Needless to say, the issue of Islam is always lingering in the background, but the film never attempts to offer a solution to the problems inexorably raised by interfaith relationships – that’s not its remit. Instead, it is always handled with grace, genuine feeling and dollops of humour.

The words ‘Isis’ and ‘terrorist’ do appear, inevitably and, while on the one hand it is a sad commentary on the prejudice millions of Muslims face on a daily basis, the script succeeds in finding the funny in the tragic.

Describing his parents’ disappointment that he wants to become a comedian, Kumail explains how they wanted him to become a doctor, the profession for him at the top of their list,followed by engineer, then lawyer. He adds: “And a hundred jobs down there’s Isis… and then comedian.”

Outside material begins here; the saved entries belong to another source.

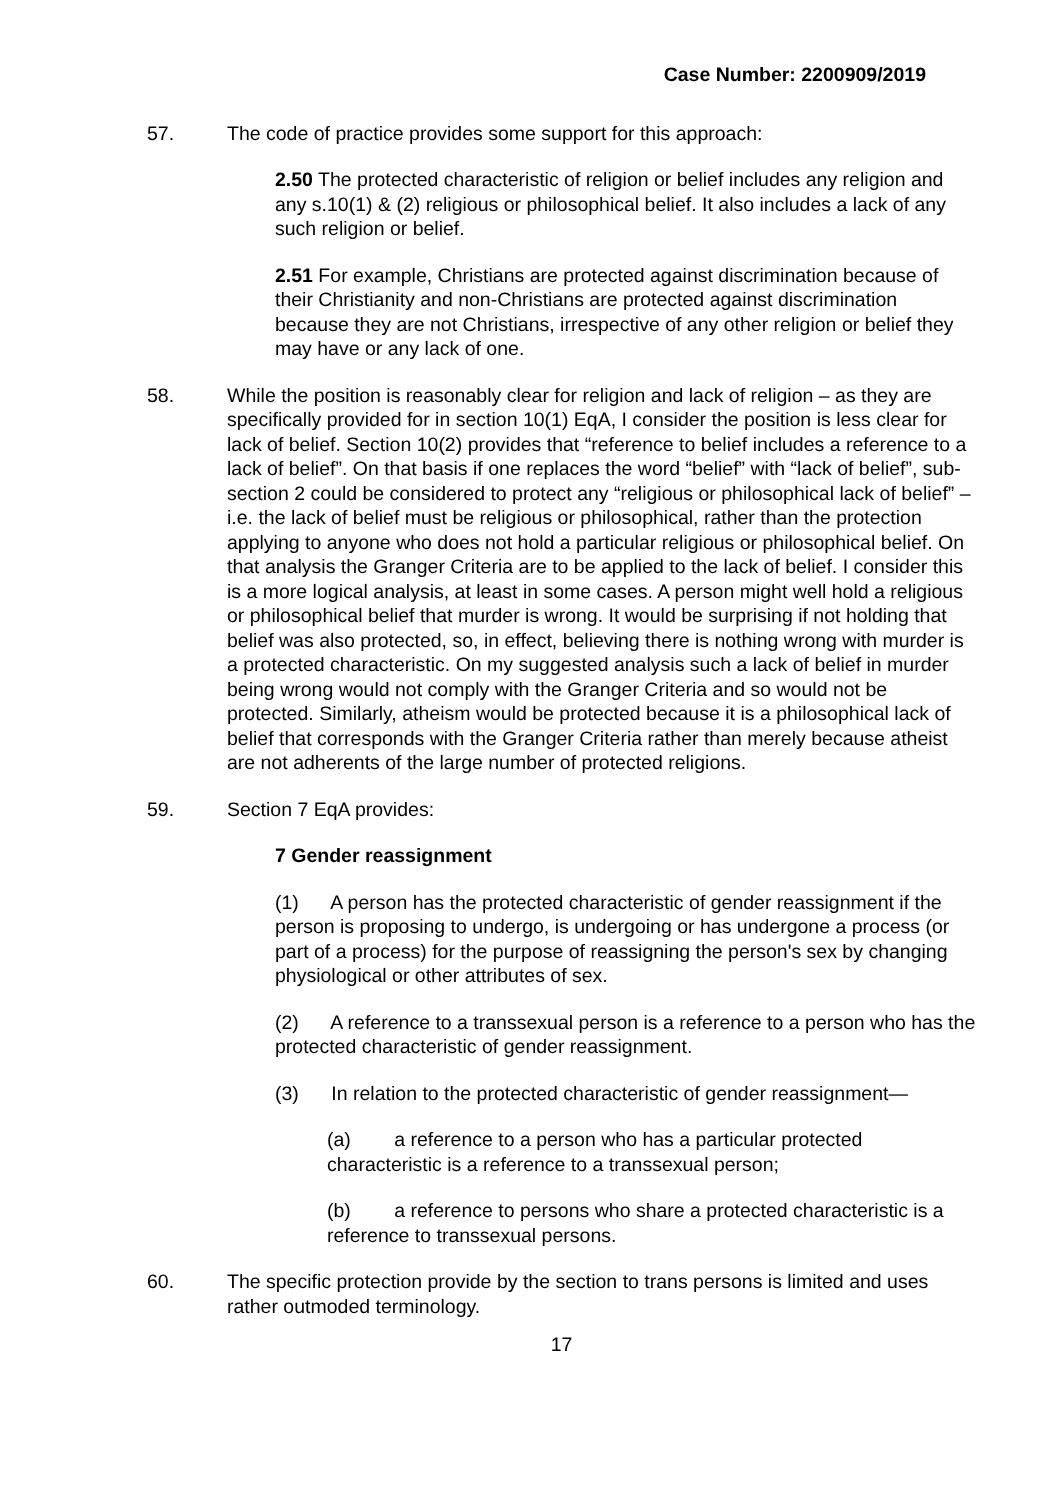Case Number: 2200909/2019
57. The code of practice provides some support for this approach:
2.50 The protected characteristic of religion or belief includes any religion and any s.10(1) & (2) religious or philosophical belief. It also includes a lack of any such religion or belief.
2.51 For example, Christians are protected against discrimination because of their Christianity and non-Christians are protected against discrimination because they are not Christians, irrespective of any other religion or belief they may have or any lack of one.
58. While the position is reasonably clear for religion and lack of religion – as they are specifically provided for in section 10(1) EqA, I consider the position is less clear for lack of belief. Section 10(2) provides that “reference to belief includes a reference to a lack of belief”. On that basis if one replaces the word “belief” with “lack of belief”, sub-section 2 could be considered to protect any “religious or philosophical lack of belief” – i.e. the lack of belief must be religious or philosophical, rather than the protection applying to anyone who does not hold a particular religious or philosophical belief. On that analysis the Granger Criteria are to be applied to the lack of belief. I consider this is a more logical analysis, at least in some cases. A person might well hold a religious or philosophical belief that murder is wrong. It would be surprising if not holding that belief was also protected, so, in effect, believing there is nothing wrong with murder is a protected characteristic. On my suggested analysis such a lack of belief in murder being wrong would not comply with the Granger Criteria and so would not be protected. Similarly, atheism would be protected because it is a philosophical lack of belief that corresponds with the Granger Criteria rather than merely because atheist are not adherents of the large number of protected religions.
59. Section 7 EqA provides:
7 Gender reassignment
(1) A person has the protected characteristic of gender reassignment if the person is proposing to undergo, is undergoing or has undergone a process (or part of a process) for the purpose of reassigning the person's sex by changing physiological or other attributes of sex.
(2) A reference to a transsexual person is a reference to a person who has the protected characteristic of gender reassignment.
(3) In relation to the protected characteristic of gender reassignment—
(a) a reference to a person who has a particular protected characteristic is a reference to a transsexual person;
(b) a reference to persons who share a protected characteristic is a reference to transsexual persons.
60. The specific protection provide by the section to trans persons is limited and uses rather outmoded terminology.
17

That all the characters are richly-drawn and realistically complex is an added bonus. Nanjiani is a critically-acclaimed writer and comedian, best known thus far for his TV work, but his performance proves he can carry drama as easily as he does comedy.

He is funny, sad, strong and vulnerable and you root for him for the get-go. Kazan lies in a bed for the better part of the film, but still paints a colourful portrait of the vibrant, intelligent woman Kumail inevitably falls in love with. The scene depicting their breakup is laced with hurt and anger from the two of them.

Holly Hunter as fierce mama-bear type Beth and Ray Romano as the sheepish Terry, Emily’s parents are both pitch-perfect – initially resentful of the man they know to have broken their daughter’s heart. Their resistance is slowly but surely broken down as the three of them bond over Emily’s fate.

Kudos also to Anupani Euler and Zienobia Sfiroff as Azmat and Sharmeen, who offer a portrayal of loving parents whose desire for their son to retain Pakistani traditions despite raising him as an American comes from a place of true parental devotion and not merely obligation.